Ice Rider

Story by Ron Keys// Photos by Ron Keys; Illustration: Dean Foster
May 11 2016

Sometimes taking a cab doesn’t sound so bad

At this stage in my life, some memories seem more humorous now than the actual events did at the time they happened. They sort of ripen with age, so to speak. The one-upmanship I occasionally hear when someone brags about riding late into December or going for a ride in January when we get an unexpected unseasonably mild day makes me smile. There are but few who dare to brave the frigid elements, but there are even fewer who use a motorcycle as their sole means of transportation for the entire winter.

It’s a Sunday afternoon in Oshawa, Ont., on a January day in 1966, and the temperature is hovering around the freezing mark. Indications are we’re going to get some freezing rain, but I am on the other side of the city at my girlfriend’s place. At 19, affairs of the heart take precedence over weather reports, bad things only happen to other people and raging hormones rule.

Tough Choices

Ice road bikingI am what you would call an avid, or maybe even rabid, motorcyclist – and some might just call me plain crazy. Fresh out of high school and with a
limited budget, my love for motorcycles has given me a clear choice – or maybe no choice at all: either I ride my motorcycle all winter or walk. I have chosen the former.

The light is fading as I pull on my leather jacket. It’s been raining for about a half-hour now, and as I step outside onto the glazed, wet sheet of ice, I realize I’m in for an experience. My faithful little 305 Honda Super Hawk starts, and with much aplomb, I slip and slide down the slope, skittering onto Adelaide Street. Ignorance, or shall I say lack of experience, can serve as a great learning tool – of which I am about to find out. “There but for the grace of God go I.”

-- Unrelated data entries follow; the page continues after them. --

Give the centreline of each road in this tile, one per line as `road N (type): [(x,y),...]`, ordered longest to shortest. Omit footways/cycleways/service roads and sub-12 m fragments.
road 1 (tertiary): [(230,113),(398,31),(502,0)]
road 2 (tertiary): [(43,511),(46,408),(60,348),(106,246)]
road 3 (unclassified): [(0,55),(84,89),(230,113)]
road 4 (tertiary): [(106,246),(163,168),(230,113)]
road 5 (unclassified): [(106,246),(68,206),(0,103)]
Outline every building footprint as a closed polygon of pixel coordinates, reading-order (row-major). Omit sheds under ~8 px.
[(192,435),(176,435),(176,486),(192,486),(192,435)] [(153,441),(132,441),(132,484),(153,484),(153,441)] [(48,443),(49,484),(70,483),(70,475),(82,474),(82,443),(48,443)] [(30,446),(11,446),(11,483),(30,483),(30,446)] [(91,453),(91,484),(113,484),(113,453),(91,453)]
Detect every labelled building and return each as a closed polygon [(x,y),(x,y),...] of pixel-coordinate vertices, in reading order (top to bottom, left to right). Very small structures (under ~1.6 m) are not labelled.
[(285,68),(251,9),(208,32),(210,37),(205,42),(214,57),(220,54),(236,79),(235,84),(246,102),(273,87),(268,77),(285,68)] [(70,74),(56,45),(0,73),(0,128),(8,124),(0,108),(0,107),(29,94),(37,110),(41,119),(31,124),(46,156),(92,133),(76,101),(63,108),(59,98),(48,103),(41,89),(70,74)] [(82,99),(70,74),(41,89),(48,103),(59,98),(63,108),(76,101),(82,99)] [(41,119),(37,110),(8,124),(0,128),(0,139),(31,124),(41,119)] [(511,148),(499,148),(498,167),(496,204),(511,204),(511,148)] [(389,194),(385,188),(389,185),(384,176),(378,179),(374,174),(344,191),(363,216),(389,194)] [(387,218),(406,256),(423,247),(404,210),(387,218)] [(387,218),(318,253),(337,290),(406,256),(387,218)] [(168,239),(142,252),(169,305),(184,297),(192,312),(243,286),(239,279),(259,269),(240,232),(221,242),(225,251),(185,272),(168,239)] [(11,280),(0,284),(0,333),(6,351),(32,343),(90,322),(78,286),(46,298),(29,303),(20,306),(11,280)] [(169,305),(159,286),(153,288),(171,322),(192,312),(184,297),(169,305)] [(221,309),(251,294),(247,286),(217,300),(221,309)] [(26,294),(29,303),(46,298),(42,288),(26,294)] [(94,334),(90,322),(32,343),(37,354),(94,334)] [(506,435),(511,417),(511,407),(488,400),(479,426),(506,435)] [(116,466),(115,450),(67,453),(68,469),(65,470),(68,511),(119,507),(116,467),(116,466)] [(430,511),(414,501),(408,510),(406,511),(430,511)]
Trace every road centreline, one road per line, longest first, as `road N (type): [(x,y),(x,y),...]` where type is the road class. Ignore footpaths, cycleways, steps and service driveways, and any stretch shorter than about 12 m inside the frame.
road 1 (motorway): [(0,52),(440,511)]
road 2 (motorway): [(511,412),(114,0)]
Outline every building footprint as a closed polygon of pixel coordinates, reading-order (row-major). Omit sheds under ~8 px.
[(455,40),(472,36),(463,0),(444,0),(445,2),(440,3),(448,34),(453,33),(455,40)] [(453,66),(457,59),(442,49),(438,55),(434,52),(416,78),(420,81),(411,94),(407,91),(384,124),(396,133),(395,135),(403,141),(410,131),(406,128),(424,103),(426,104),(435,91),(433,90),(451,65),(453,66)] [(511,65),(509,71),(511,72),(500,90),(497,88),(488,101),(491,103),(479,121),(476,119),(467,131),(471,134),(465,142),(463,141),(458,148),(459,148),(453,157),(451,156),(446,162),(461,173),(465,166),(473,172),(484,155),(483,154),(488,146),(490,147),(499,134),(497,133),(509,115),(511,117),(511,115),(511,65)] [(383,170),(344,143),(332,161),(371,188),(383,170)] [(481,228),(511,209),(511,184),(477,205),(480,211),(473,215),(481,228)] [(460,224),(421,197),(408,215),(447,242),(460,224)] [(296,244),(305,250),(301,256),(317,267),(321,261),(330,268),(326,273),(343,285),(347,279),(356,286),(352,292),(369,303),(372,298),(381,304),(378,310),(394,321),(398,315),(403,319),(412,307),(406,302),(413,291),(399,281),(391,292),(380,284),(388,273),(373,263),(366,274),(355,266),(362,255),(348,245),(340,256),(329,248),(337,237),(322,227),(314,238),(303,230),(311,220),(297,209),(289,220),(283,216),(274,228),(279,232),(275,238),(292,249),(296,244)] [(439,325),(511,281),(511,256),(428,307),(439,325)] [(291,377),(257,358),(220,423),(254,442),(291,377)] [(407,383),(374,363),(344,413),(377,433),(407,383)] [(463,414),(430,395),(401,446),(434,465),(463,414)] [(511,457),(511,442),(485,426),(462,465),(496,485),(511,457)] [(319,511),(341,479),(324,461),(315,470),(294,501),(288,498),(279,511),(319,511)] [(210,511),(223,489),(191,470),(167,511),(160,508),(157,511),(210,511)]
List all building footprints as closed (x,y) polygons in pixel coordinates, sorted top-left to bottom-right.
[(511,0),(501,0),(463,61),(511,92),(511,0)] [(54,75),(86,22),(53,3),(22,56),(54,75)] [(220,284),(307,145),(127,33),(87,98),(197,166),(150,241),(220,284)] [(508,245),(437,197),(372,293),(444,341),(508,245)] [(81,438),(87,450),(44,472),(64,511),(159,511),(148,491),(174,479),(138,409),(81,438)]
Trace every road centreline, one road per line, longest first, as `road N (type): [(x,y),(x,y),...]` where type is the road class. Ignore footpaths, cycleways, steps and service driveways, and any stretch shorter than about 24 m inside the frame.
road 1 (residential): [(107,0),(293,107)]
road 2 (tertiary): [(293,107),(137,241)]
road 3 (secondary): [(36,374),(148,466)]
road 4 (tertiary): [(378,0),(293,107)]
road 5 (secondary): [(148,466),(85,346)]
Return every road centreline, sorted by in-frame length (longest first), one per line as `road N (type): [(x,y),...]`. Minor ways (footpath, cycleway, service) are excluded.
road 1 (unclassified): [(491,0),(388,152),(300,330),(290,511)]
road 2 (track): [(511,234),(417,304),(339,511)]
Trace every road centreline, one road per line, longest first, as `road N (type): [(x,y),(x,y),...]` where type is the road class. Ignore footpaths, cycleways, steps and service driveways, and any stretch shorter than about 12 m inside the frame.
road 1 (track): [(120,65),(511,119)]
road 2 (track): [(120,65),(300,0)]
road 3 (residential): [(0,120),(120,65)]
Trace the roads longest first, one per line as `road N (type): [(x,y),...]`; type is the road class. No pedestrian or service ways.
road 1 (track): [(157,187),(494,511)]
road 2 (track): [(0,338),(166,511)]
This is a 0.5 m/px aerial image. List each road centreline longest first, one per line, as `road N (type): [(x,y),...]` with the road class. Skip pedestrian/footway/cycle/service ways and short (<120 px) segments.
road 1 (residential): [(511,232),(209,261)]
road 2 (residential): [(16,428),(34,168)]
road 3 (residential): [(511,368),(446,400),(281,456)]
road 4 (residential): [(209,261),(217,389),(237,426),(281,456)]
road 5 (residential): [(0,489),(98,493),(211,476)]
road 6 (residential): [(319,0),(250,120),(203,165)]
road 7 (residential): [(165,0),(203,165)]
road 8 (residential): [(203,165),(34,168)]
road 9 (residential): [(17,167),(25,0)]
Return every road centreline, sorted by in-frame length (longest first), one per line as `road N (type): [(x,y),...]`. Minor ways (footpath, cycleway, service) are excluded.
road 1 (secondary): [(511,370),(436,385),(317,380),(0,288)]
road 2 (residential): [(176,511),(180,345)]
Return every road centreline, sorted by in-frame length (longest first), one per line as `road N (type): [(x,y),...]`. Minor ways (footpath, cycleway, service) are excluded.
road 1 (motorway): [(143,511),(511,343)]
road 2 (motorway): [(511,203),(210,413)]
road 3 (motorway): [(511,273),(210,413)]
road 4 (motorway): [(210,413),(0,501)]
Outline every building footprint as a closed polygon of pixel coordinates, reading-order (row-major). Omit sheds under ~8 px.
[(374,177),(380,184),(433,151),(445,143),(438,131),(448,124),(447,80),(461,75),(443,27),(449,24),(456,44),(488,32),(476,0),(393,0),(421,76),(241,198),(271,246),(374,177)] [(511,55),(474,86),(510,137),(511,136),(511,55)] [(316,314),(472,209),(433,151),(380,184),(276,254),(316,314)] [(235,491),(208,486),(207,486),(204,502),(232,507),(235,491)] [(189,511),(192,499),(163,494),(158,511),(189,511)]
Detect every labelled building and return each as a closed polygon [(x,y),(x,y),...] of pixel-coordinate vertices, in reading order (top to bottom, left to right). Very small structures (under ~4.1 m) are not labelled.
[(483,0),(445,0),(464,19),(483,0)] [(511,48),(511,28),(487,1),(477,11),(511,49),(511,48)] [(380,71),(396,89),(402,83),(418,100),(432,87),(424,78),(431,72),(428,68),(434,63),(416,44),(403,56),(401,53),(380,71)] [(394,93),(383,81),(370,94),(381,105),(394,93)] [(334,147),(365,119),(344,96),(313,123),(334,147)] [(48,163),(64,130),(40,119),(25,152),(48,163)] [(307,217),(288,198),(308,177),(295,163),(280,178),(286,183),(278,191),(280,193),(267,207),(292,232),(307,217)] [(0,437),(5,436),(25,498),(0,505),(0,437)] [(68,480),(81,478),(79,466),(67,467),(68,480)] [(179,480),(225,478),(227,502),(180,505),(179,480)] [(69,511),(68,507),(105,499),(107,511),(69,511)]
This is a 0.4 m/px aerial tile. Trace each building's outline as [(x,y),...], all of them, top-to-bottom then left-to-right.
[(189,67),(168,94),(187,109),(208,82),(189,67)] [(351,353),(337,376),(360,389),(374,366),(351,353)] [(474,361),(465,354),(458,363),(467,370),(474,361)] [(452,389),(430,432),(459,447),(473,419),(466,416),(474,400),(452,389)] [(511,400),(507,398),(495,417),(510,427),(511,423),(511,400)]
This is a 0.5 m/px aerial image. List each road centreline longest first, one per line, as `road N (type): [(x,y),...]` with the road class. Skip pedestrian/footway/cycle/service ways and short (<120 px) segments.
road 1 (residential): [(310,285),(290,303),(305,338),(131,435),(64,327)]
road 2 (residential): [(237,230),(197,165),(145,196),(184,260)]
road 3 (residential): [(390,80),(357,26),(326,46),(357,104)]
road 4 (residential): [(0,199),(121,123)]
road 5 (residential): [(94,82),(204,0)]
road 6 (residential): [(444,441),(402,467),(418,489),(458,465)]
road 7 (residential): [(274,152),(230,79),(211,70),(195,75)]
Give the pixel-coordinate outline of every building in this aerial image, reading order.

Fortunately for me, there are few cars on the road. Even four-wheeled vehicles stay off the road in weather like this. I find, after a few nerve-
shattering slides, that by keeping the bike in a taller gear, about two above what I would normally ride in, there is less available power to the back wheel to break traction, if traction is even the operative word. As I approach the first traffic light at Simcoe Street, I gently roll through on a green light. So far so good, but at the next light, I come sliding to a stop sideways with legs and feet splayed like outriggers to keep the bike upright.

Man Down

Ice road bikeAt Wilson Road, a new experience awaits me: a downhill right turn. Slipping and sliding, wallowing and wiggling, I make my change in direction and begin my slow, methodical trek southward. As I approach the hill on Wilson Road, I have no choice but to accelerate to make it up the hill. I don’t want to even think about sliding backwards, downhill, on ice. Although speed is fraught with all manner of new possibilities, it’s a necessary risk. Shifting up into fourth, the engine grumbles and shudders as I gently accelerate, trying in vain not to break traction. Over the hill and onto level ground, I breathe a sigh of relief, but too soon; my next challenge looms on the horizon – another traffic light, and it’s green, which is not good. A green traffic light means one thing: it can only change to amber – and then to red – big trouble for me.

Quietly praying that my luck will hold, the inevitable happens. The light changes to amber. Slipping and sliding sideways as the light changes to red, two cars start through the intersection. My life passes before me and everything slows as I go into reaction mode. Sliding left, I lay the bike down on its right side, or rather, it falls on its right side. The right foot peg digs into the sheer ice – my saving grace – and the bike slides to an unceremonious stop just a few feet before certain disaster.

Somehow I manage to stay with the bike, which turns out to be my greatest undoing. A small billow of steam rises from my wet pant leg and searing pain envelopes me. My leg is lying across the hot exhaust pipe, boiling my appendage. I let out a yelp of pain and drivers look at me strangely as I get up, slipping and sliding like a cartoon character. I move the bike to an upright position and roll up my pant leg to assess the damage. It doesn’t look good, and I’m sure it will hurt a lot more once I’m home and thawed out. I start the bike again, realizing that I only have another mile and three traffic lights to go.

Up and Over

At King Street I painfully turn left and follow the gradual incline, through the valley and then up over the knoll and through the green light at Harmony Road. As I build up some speed to make it up and over Hart’s Hill, my inertia carries me over the crest and I can almost see home.

Finally, as I slowly enter my driveway, I breathe an audible sigh of relief. Home has never looked so good to me as I park the bike in the garage and head for a nice warm bath.

There are but few who ride all winter, there are but few who brave the frigid cold, and there are even fewer who are crazy enough to ride on two wheels in an ice storm!